Sand mandala, the Tibetan-Buddhist impermanent art, is a good example.

If you haven't seen a mandala being created, the physical details are this - for several weeks, a group of Tibetan monks will carefully pour sand onto a floor or table space, creating a beautiful and intricate piece of art over a wide area. They work in shifts, starting in the center and working their way ever slowly outward until everything is complete. It can be quite transfixing to watch, this ancient artwork, the monks in teams carefully ticking sand via funnels onto a floorspace bit by bit.

But here's the part that gets me: upon completion, the monks say a prayer, ritualistically remove the entire thing piece by piece, and pour the colored sand or stone into a nearby body of water.

I've seen monks at work on these only a handful of times, but one instance sticks in my mind quite clearly, when Supalak and I stumbled upon a group of monks in a building along the shoreline of Lake Champlain in the city of Burlington, Vermont. I believe it was early in our stay in that city, during the late summer or fall, and we observed them hard at work for a time before continuing on our walk of the day. Burlington, steeped in artistic sensibilities, is the kind of town where these kinds of random, wonderful events happen.
Lake Champlain at sunset

One of the core ideas, I think, about the sand mandala, is that it is a prayer made physical. The work itself could be seen as a variant on chanting, full mindfulness on artistic work, and the pouring of the sand into water spreads that prayer far and wide. I like the thought of this, healing energy made physical, and actively spread out into the world.

Only a few weeks ago, my mind returned to the idea of the sand mandala, and I was trying to link mandalas to human relationships, and how we could see those relationships that have come and gone in our lives as a form of sand mandala, something beautiful that hasn't lasted.
Impermanence

I'm not sure, though, that this holds up under scrutiny. We don't go into most relationships expecting them to be temporary, nor do we say prayers and sweep things up at the end. Relationships that have died, or become ill, rarely end neatly, even though the latter can resuscitate itself over time.

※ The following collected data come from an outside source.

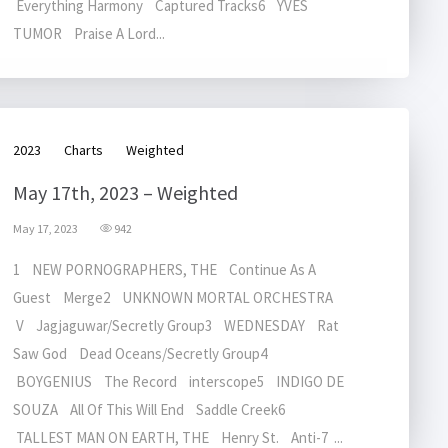
Everything Harmony Captured Tracks6 YVES
TUMOR Praise A Lord...
2023
Charts
Weighted
May 17th, 2023 – Weighted
May 17, 2023
942
1 NEW PORNOGRAPHERS, THE Continue As A
Guest Merge2 UNKNOWN MORTAL ORCHESTRA
V Jagjaguwar/Secretly Group3 WEDNESDAY Rat
Saw God Dead Oceans/Secretly Group4
BOYGENIUS The Record interscope5 INDIGO DE
SOUZA All Of This Will End Saddle Creek6
TALLEST MAN ON EARTH, THE Henry St. Anti-7 ...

But in other ways, the sand mandala resonates deeply - about the impermanence of beauty, of not hanging on too dearly to “things” (the impermanence of life), or even how we could create things with no expectation of cash value and/or sentimentality, but with the sole purpose of issuing a tenuous bit of beauty into our bombastic world. This last thought really speaks to me as I observe this consumerist fantasy-land we've created in our world, where land, art, stock futures, and everything else is sold with rapacious delight.

It also reminds me very much of the fascinating documentary “Rivers and Tides,” and of the artist Andy Goldsworthy, who has often headed into nature to create ephemeral artwork (clusters of leaves floating down a river, wood piles arranged on a beach), which are expected to disintegrate over time.

Perhaps in its own way, this blog is also a small example of this, for I still intend to end Anno Equus at the end of the Year of the Horse, four months down the road. Everything should have an expiration date. TV shows should quit while they're ahead; movies should end with the audience wanting more.

Think about it for a moment - when was the last time you created something beautiful just for the sake of it, for the sole purpose of raising your voice up into the cacophonous void, to replace the howl of the wind with the sweet melody of your own voice?